━━━━━ Information supplied ━━━━━
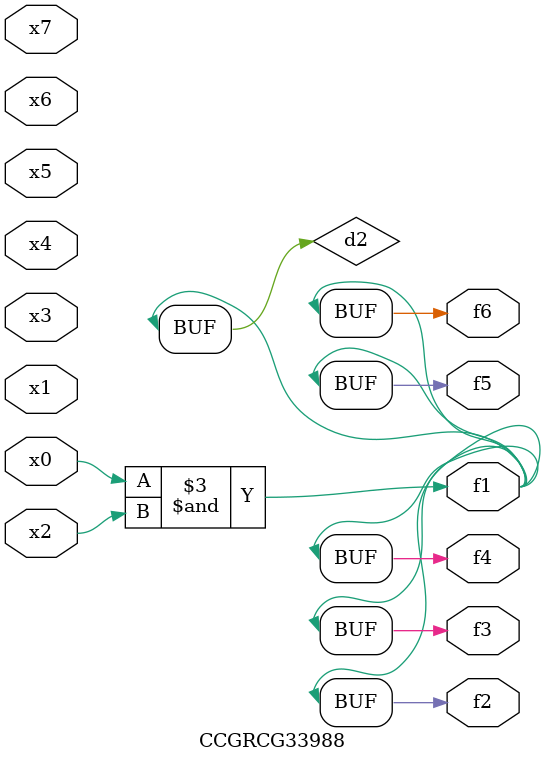
<source format=v>
module CCGRCG33988(
	input x0, x1, x2, x3, x4, x5, x6, x7,
	output f1, f2, f3, f4, f5, f6
);

	wire d1, d2;

	nor (d1, x3, x6);
	and (d2, x0, x2);
	assign f1 = d2;
	assign f2 = d2;
	assign f3 = d2;
	assign f4 = d2;
	assign f5 = d2;
	assign f6 = d2;
endmodule

</source>
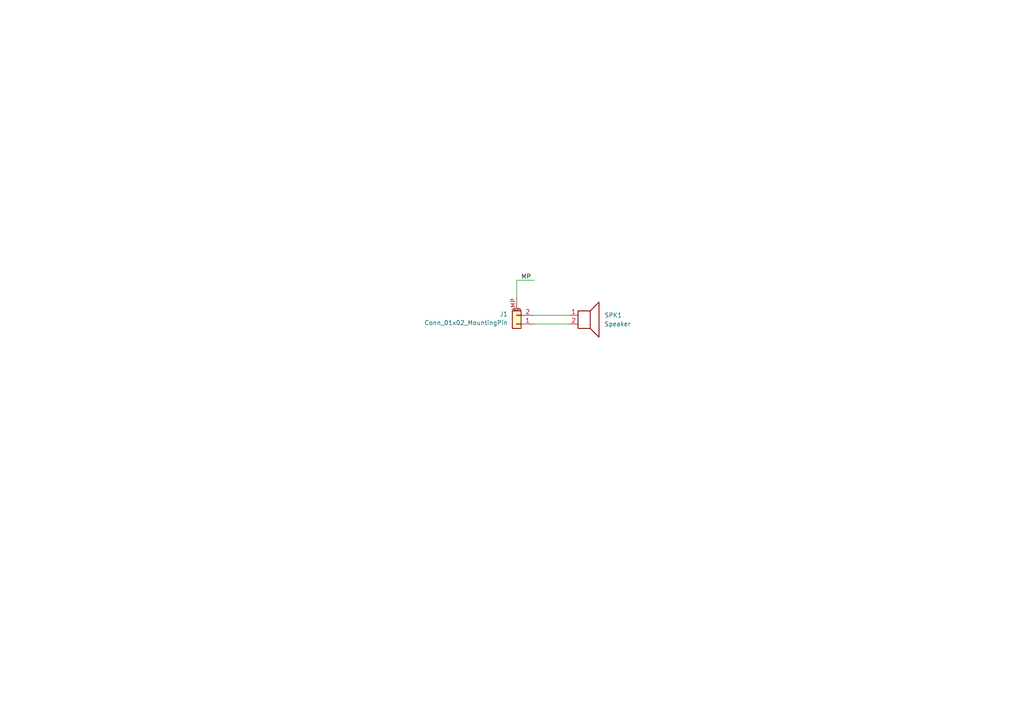
<source format=kicad_sch>
(kicad_sch (version 20211123) (generator eeschema)

  (uuid e63e39d7-6ac0-4ffd-8aa3-1841a4541b55)

  (paper "A4")

  


  (wire (pts (xy 149.86 86.36) (xy 149.86 81.28))
    (stroke (width 0) (type default) (color 0 0 0 0))
    (uuid 18fc83bb-240a-437c-ad1a-829052f68503)
  )
  (wire (pts (xy 154.94 91.44) (xy 165.1 91.44))
    (stroke (width 0) (type default) (color 0 0 0 0))
    (uuid 9a2d9092-08f4-4605-9911-facfa3d14ae4)
  )
  (wire (pts (xy 149.86 81.28) (xy 154.94 81.28))
    (stroke (width 0) (type default) (color 0 0 0 0))
    (uuid bb5984f3-759b-4af5-abf8-fb951872eba7)
  )
  (wire (pts (xy 154.94 93.98) (xy 165.1 93.98))
    (stroke (width 0) (type default) (color 0 0 0 0))
    (uuid ef7f2b1f-0177-4aed-be24-6dbc4caae0c3)
  )

  (label "MP" (at 151.13 81.28 0)
    (effects (font (size 1.27 1.27)) (justify left bottom))
    (uuid 00bee11f-217b-4409-a2fc-456880493408)
  )

  (symbol (lib_id "Connector_Generic_MountingPin:Conn_01x02_MountingPin") (at 149.86 93.98 180) (unit 1)
    (in_bom yes) (on_board yes) (fields_autoplaced)
    (uuid ae68f1d8-3f54-405e-a20b-f9f5a737bc96)
    (property "Reference" "J1" (id 0) (at 147.32 91.0843 0)
      (effects (font (size 1.27 1.27)) (justify left))
    )
    (property "Value" "" (id 1) (at 147.32 93.6243 0)
      (effects (font (size 1.27 1.27)) (justify left))
    )
    (property "Footprint" "" (id 2) (at 149.86 93.98 0)
      (effects (font (size 1.27 1.27)) hide)
    )
    (property "Datasheet" "~" (id 3) (at 149.86 93.98 0)
      (effects (font (size 1.27 1.27)) hide)
    )
    (pin "1" (uuid e874044b-198a-4d14-9f52-fbb7fee48919))
    (pin "2" (uuid 1912f3a0-d136-4dd0-9b94-79ffe93c5b6f))
    (pin "MP" (uuid 91da5c01-20ae-4800-9510-ae42dc511670))
  )

  (symbol (lib_id "Device:Speaker") (at 170.18 91.44 0) (unit 1)
    (in_bom yes) (on_board yes) (fields_autoplaced)
    (uuid cc15f583-a41b-43af-ba94-a75455506a96)
    (property "Reference" "SPK1" (id 0) (at 175.26 91.4399 0)
      (effects (font (size 1.27 1.27)) (justify left))
    )
    (property "Value" "Speaker" (id 1) (at 175.26 93.9799 0)
      (effects (font (size 1.27 1.27)) (justify left))
    )
    (property "Footprint" "ISE_Generic:Speaker_13x18" (id 2) (at 170.18 96.52 0)
      (effects (font (size 1.27 1.27)) hide)
    )
    (property "Datasheet" "~" (id 3) (at 169.926 92.71 0)
      (effects (font (size 1.27 1.27)) hide)
    )
    (pin "1" (uuid f1a9fb80-4cc4-410f-9616-e19c969dcab5))
    (pin "2" (uuid fea7c5d1-76d6-41a0-b5e3-29889dbb8ce0))
  )

  (sheet_instances
    (path "/" (page "1"))
  )

  (symbol_instances
    (path "/ae68f1d8-3f54-405e-a20b-f9f5a737bc96"
      (reference "J1") (unit 1) (value "Conn_01x02_MountingPin") (footprint "Connector_JST:JST_PH_S2B-PH-SM4-TB_1x02-1MP_P2.00mm_Horizontal")
    )
    (path "/cc15f583-a41b-43af-ba94-a75455506a96"
      (reference "SPK1") (unit 1) (value "Speaker") (footprint "ISE_Generic:Speaker_13x18")
    )
  )
)

</source>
━━━━━
> [Problem to work on]:
Could you restate the material word for word, skipping any pictures it holds?

> [Problem solution]:
<source format=v>
module CCGRCG33988(
	input x0, x1, x2, x3, x4, x5, x6, x7,
	output f1, f2, f3, f4, f5, f6
);

	wire d1, d2;

	nor (d1, x3, x6);
	and (d2, x0, x2);
	assign f1 = d2;
	assign f2 = d2;
	assign f3 = d2;
	assign f4 = d2;
	assign f5 = d2;
	assign f6 = d2;
endmodule

</source>
<source format=kicad_sch>
(kicad_sch (version 20211123) (generator eeschema)

  (uuid e63e39d7-6ac0-4ffd-8aa3-1841a4541b55)

  (paper "A4")

  


  (wire (pts (xy 149.86 86.36) (xy 149.86 81.28))
    (stroke (width 0) (type default) (color 0 0 0 0))
    (uuid 18fc83bb-240a-437c-ad1a-829052f68503)
  )
  (wire (pts (xy 154.94 91.44) (xy 165.1 91.44))
    (stroke (width 0) (type default) (color 0 0 0 0))
    (uuid 9a2d9092-08f4-4605-9911-facfa3d14ae4)
  )
  (wire (pts (xy 149.86 81.28) (xy 154.94 81.28))
    (stroke (width 0) (type default) (color 0 0 0 0))
    (uuid bb5984f3-759b-4af5-abf8-fb951872eba7)
  )
  (wire (pts (xy 154.94 93.98) (xy 165.1 93.98))
    (stroke (width 0) (type default) (color 0 0 0 0))
    (uuid ef7f2b1f-0177-4aed-be24-6dbc4caae0c3)
  )

  (label "MP" (at 151.13 81.28 0)
    (effects (font (size 1.27 1.27)) (justify left bottom))
    (uuid 00bee11f-217b-4409-a2fc-456880493408)
  )

  (symbol (lib_id "Connector_Generic_MountingPin:Conn_01x02_MountingPin") (at 149.86 93.98 180) (unit 1)
    (in_bom yes) (on_board yes) (fields_autoplaced)
    (uuid ae68f1d8-3f54-405e-a20b-f9f5a737bc96)
    (property "Reference" "J1" (id 0) (at 147.32 91.0843 0)
      (effects (font (size 1.27 1.27)) (justify left))
    )
    (property "Value" "" (id 1) (at 147.32 93.6243 0)
      (effects (font (size 1.27 1.27)) (justify left))
    )
    (property "Footprint" "" (id 2) (at 149.86 93.98 0)
      (effects (font (size 1.27 1.27)) hide)
    )
    (property "Datasheet" "~" (id 3) (at 149.86 93.98 0)
      (effects (font (size 1.27 1.27)) hide)
    )
    (pin "1" (uuid e874044b-198a-4d14-9f52-fbb7fee48919))
    (pin "2" (uuid 1912f3a0-d136-4dd0-9b94-79ffe93c5b6f))
    (pin "MP" (uuid 91da5c01-20ae-4800-9510-ae42dc511670))
  )

  (symbol (lib_id "Device:Speaker") (at 170.18 91.44 0) (unit 1)
    (in_bom yes) (on_board yes) (fields_autoplaced)
    (uuid cc15f583-a41b-43af-ba94-a75455506a96)
    (property "Reference" "SPK1" (id 0) (at 175.26 91.4399 0)
      (effects (font (size 1.27 1.27)) (justify left))
    )
    (property "Value" "Speaker" (id 1) (at 175.26 93.9799 0)
      (effects (font (size 1.27 1.27)) (justify left))
    )
    (property "Footprint" "ISE_Generic:Speaker_13x18" (id 2) (at 170.18 96.52 0)
      (effects (font (size 1.27 1.27)) hide)
    )
    (property "Datasheet" "~" (id 3) (at 169.926 92.71 0)
      (effects (font (size 1.27 1.27)) hide)
    )
    (pin "1" (uuid f1a9fb80-4cc4-410f-9616-e19c969dcab5))
    (pin "2" (uuid fea7c5d1-76d6-41a0-b5e3-29889dbb8ce0))
  )

  (sheet_instances
    (path "/" (page "1"))
  )

  (symbol_instances
    (path "/ae68f1d8-3f54-405e-a20b-f9f5a737bc96"
      (reference "J1") (unit 1) (value "Conn_01x02_MountingPin") (footprint "Connector_JST:JST_PH_S2B-PH-SM4-TB_1x02-1MP_P2.00mm_Horizontal")
    )
    (path "/cc15f583-a41b-43af-ba94-a75455506a96"
      (reference "SPK1") (unit 1) (value "Speaker") (footprint "ISE_Generic:Speaker_13x18")
    )
  )
)

</source>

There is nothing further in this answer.